"""

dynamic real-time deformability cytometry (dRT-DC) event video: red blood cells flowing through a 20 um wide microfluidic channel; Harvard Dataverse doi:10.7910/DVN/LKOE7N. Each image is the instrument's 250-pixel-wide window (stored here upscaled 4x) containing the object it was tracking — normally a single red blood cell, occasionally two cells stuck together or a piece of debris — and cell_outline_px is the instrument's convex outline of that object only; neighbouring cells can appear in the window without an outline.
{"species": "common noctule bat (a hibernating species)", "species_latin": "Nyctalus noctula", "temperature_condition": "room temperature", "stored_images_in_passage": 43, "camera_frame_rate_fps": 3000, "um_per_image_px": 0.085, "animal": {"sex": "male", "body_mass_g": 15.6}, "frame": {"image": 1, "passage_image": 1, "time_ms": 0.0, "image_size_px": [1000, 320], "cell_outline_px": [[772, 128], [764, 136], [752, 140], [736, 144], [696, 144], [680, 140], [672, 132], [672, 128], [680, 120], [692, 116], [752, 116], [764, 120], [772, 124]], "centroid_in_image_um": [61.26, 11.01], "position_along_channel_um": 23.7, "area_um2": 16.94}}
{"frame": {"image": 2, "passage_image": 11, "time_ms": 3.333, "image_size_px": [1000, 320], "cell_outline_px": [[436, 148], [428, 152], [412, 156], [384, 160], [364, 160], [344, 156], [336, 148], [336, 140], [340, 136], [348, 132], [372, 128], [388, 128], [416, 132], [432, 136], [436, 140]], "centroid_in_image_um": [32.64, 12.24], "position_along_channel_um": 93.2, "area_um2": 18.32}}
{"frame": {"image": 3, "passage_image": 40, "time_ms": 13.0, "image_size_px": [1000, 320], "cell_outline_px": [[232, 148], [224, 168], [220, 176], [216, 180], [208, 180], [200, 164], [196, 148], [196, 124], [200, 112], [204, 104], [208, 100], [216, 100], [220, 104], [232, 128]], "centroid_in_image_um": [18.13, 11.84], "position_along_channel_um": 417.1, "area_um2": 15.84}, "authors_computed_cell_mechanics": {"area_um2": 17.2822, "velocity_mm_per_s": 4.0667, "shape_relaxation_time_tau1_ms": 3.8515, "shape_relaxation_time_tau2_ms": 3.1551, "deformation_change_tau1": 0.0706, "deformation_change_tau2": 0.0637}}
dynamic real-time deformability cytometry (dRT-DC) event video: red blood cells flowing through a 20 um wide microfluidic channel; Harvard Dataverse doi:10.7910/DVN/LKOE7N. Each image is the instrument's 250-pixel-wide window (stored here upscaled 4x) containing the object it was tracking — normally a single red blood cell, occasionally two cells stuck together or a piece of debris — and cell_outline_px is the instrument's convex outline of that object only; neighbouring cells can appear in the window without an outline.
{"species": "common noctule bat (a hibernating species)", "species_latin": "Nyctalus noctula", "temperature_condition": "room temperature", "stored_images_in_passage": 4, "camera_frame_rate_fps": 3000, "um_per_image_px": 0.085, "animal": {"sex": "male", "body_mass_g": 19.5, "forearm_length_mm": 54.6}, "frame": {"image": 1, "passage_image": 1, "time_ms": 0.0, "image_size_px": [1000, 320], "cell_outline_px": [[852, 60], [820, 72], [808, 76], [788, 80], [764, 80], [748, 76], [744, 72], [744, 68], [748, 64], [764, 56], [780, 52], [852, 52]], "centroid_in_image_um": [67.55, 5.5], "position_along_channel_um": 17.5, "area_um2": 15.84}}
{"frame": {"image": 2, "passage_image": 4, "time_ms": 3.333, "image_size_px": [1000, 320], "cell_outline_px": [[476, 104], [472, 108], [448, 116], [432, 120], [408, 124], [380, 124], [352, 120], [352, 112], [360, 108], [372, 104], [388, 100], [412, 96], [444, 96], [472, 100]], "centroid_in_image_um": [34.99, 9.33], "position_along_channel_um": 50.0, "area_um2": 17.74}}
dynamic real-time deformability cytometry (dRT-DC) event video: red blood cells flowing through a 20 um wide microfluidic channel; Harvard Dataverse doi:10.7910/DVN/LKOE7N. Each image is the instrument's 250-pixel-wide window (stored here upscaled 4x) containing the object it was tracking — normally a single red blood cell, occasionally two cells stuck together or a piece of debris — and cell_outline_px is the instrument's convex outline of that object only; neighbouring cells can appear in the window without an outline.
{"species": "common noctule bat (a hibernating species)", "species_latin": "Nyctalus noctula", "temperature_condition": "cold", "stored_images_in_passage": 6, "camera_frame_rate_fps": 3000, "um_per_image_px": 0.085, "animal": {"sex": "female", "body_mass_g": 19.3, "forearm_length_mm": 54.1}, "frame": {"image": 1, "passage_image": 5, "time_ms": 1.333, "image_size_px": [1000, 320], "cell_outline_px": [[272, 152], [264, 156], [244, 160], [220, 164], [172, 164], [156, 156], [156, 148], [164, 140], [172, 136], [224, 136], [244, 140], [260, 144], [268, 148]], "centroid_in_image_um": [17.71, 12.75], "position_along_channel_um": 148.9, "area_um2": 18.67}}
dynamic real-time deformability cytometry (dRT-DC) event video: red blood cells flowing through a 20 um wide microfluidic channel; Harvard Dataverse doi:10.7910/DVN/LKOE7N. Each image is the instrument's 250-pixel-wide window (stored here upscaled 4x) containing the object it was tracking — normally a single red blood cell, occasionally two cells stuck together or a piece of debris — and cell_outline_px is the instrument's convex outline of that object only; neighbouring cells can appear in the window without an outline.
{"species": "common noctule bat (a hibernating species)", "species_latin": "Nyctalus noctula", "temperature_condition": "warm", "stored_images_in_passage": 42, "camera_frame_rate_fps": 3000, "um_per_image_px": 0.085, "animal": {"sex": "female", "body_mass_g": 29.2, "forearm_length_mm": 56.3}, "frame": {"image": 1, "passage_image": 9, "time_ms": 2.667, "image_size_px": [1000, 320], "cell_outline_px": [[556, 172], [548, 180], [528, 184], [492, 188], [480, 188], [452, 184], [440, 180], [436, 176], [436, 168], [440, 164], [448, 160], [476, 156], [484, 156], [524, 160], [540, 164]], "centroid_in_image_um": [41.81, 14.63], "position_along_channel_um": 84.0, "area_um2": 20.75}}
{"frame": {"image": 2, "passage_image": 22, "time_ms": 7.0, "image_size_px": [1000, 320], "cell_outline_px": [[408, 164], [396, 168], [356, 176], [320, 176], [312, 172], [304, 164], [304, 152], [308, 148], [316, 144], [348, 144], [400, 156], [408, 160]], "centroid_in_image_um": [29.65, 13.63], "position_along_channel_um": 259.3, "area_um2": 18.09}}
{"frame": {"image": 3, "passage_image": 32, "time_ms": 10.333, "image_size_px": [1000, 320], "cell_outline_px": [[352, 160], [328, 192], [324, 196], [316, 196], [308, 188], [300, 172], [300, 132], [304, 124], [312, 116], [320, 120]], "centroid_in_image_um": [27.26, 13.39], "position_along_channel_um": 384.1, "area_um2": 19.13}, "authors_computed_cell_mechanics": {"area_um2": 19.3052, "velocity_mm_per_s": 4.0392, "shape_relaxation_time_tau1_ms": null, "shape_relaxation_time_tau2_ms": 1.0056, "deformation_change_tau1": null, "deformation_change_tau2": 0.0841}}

"""

#### Aim:
The records above must be output exactly, in full.

#### Response:
dynamic real-time deformability cytometry (dRT-DC) event video: red blood cells flowing through a 20 um wide microfluidic channel; Harvard Dataverse doi:10.7910/DVN/LKOE7N. Each image is the instrument's 250-pixel-wide window (stored here upscaled 4x) containing the object it was tracking — normally a single red blood cell, occasionally two cells stuck together or a piece of debris — and cell_outline_px is the instrument's convex outline of that object only; neighbouring cells can appear in the window without an outline.
{"species": "common noctule bat (a hibernating species)", "species_latin": "Nyctalus noctula", "temperature_condition": "room temperature", "stored_images_in_passage": 43, "camera_frame_rate_fps": 3000, "um_per_image_px": 0.085, "animal": {"sex": "male", "body_mass_g": 15.6}, "frame": {"image": 1, "passage_image": 1, "time_ms": 0.0, "image_size_px": [1000, 320], "cell_outline_px": [[772, 128], [764, 136], [752, 140], [736, 144], [696, 144], [680, 140], [672, 132], [672, 128], [680, 120], [692, 116], [752, 116], [764, 120], [772, 124]], "centroid_in_image_um": [61.26, 11.01], "position_along_channel_um": 23.7, "area_um2": 16.94}}
{"frame": {"image": 2, "passage_image": 11, "time_ms": 3.333, "image_size_px": [1000, 320], "cell_outline_px": [[436, 148], [428, 152], [412, 156], [384, 160], [364, 160], [344, 156], [336, 148], [336, 140], [340, 136], [348, 132], [372, 128], [388, 128], [416, 132], [432, 136], [436, 140]], "centroid_in_image_um": [32.64, 12.24], "position_along_channel_um": 93.2, "area_um2": 18.32}}
{"frame": {"image": 3, "passage_image": 40, "time_ms": 13.0, "image_size_px": [1000, 320], "cell_outline_px": [[232, 148], [224, 168], [220, 176], [216, 180], [208, 180], [200, 164], [196, 148], [196, 124], [200, 112], [204, 104], [208, 100], [216, 100], [220, 104], [232, 128]], "centroid_in_image_um": [18.13, 11.84], "position_along_channel_um": 417.1, "area_um2": 15.84}, "authors_computed_cell_mechanics": {"area_um2": 17.2822, "velocity_mm_per_s": 4.0667, "shape_relaxation_time_tau1_ms": 3.8515, "shape_relaxation_time_tau2_ms": 3.1551, "deformation_change_tau1": 0.0706, "deformation_change_tau2": 0.0637}}
dynamic real-time deformability cytometry (dRT-DC) event video: red blood cells flowing through a 20 um wide microfluidic channel; Harvard Dataverse doi:10.7910/DVN/LKOE7N. Each image is the instrument's 250-pixel-wide window (stored here upscaled 4x) containing the object it was tracking — normally a single red blood cell, occasionally two cells stuck together or a piece of debris — and cell_outline_px is the instrument's convex outline of that object only; neighbouring cells can appear in the window without an outline.
{"species": "common noctule bat (a hibernating species)", "species_latin": "Nyctalus noctula", "temperature_condition": "room temperature", "stored_images_in_passage": 4, "camera_frame_rate_fps": 3000, "um_per_image_px": 0.085, "animal": {"sex": "male", "body_mass_g": 19.5, "forearm_length_mm": 54.6}, "frame": {"image": 1, "passage_image": 1, "time_ms": 0.0, "image_size_px": [1000, 320], "cell_outline_px": [[852, 60], [820, 72], [808, 76], [788, 80], [764, 80], [748, 76], [744, 72], [744, 68], [748, 64], [764, 56], [780, 52], [852, 52]], "centroid_in_image_um": [67.55, 5.5], "position_along_channel_um": 17.5, "area_um2": 15.84}}
{"frame": {"image": 2, "passage_image": 4, "time_ms": 3.333, "image_size_px": [1000, 320], "cell_outline_px": [[476, 104], [472, 108], [448, 116], [432, 120], [408, 124], [380, 124], [352, 120], [352, 112], [360, 108], [372, 104], [388, 100], [412, 96], [444, 96], [472, 100]], "centroid_in_image_um": [34.99, 9.33], "position_along_channel_um": 50.0, "area_um2": 17.74}}
dynamic real-time deformability cytometry (dRT-DC) event video: red blood cells flowing through a 20 um wide microfluidic channel; Harvard Dataverse doi:10.7910/DVN/LKOE7N. Each image is the instrument's 250-pixel-wide window (stored here upscaled 4x) containing the object it was tracking — normally a single red blood cell, occasionally two cells stuck together or a piece of debris — and cell_outline_px is the instrument's convex outline of that object only; neighbouring cells can appear in the window without an outline.
{"species": "common noctule bat (a hibernating species)", "species_latin": "Nyctalus noctula", "temperature_condition": "cold", "stored_images_in_passage": 6, "camera_frame_rate_fps": 3000, "um_per_image_px": 0.085, "animal": {"sex": "female", "body_mass_g": 19.3, "forearm_length_mm": 54.1}, "frame": {"image": 1, "passage_image": 5, "time_ms": 1.333, "image_size_px": [1000, 320], "cell_outline_px": [[272, 152], [264, 156], [244, 160], [220, 164], [172, 164], [156, 156], [156, 148], [164, 140], [172, 136], [224, 136], [244, 140], [260, 144], [268, 148]], "centroid_in_image_um": [17.71, 12.75], "position_along_channel_um": 148.9, "area_um2": 18.67}}
dynamic real-time deformability cytometry (dRT-DC) event video: red blood cells flowing through a 20 um wide microfluidic channel; Harvard Dataverse doi:10.7910/DVN/LKOE7N. Each image is the instrument's 250-pixel-wide window (stored here upscaled 4x) containing the object it was tracking — normally a single red blood cell, occasionally two cells stuck together or a piece of debris — and cell_outline_px is the instrument's convex outline of that object only; neighbouring cells can appear in the window without an outline.
{"species": "common noctule bat (a hibernating species)", "species_latin": "Nyctalus noctula", "temperature_condition": "warm", "stored_images_in_passage": 42, "camera_frame_rate_fps": 3000, "um_per_image_px": 0.085, "animal": {"sex": "female", "body_mass_g": 29.2, "forearm_length_mm": 56.3}, "frame": {"image": 1, "passage_image": 9, "time_ms": 2.667, "image_size_px": [1000, 320], "cell_outline_px": [[556, 172], [548, 180], [528, 184], [492, 188], [480, 188], [452, 184], [440, 180], [436, 176], [436, 168], [440, 164], [448, 160], [476, 156], [484, 156], [524, 160], [540, 164]], "centroid_in_image_um": [41.81, 14.63], "position_along_channel_um": 84.0, "area_um2": 20.75}}
{"frame": {"image": 2, "passage_image": 22, "time_ms": 7.0, "image_size_px": [1000, 320], "cell_outline_px": [[408, 164], [396, 168], [356, 176], [320, 176], [312, 172], [304, 164], [304, 152], [308, 148], [316, 144], [348, 144], [400, 156], [408, 160]], "centroid_in_image_um": [29.65, 13.63], "position_along_channel_um": 259.3, "area_um2": 18.09}}
{"frame": {"image": 3, "passage_image": 32, "time_ms": 10.333, "image_size_px": [1000, 320], "cell_outline_px": [[352, 160], [328, 192], [324, 196], [316, 196], [308, 188], [300, 172], [300, 132], [304, 124], [312, 116], [320, 120]], "centroid_in_image_um": [27.26, 13.39], "position_along_channel_um": 384.1, "area_um2": 19.13}, "authors_computed_cell_mechanics": {"area_um2": 19.3052, "velocity_mm_per_s": 4.0392, "shape_relaxation_time_tau1_ms": null, "shape_relaxation_time_tau2_ms": 1.0056, "deformation_change_tau1": null, "deformation_change_tau2": 0.0841}}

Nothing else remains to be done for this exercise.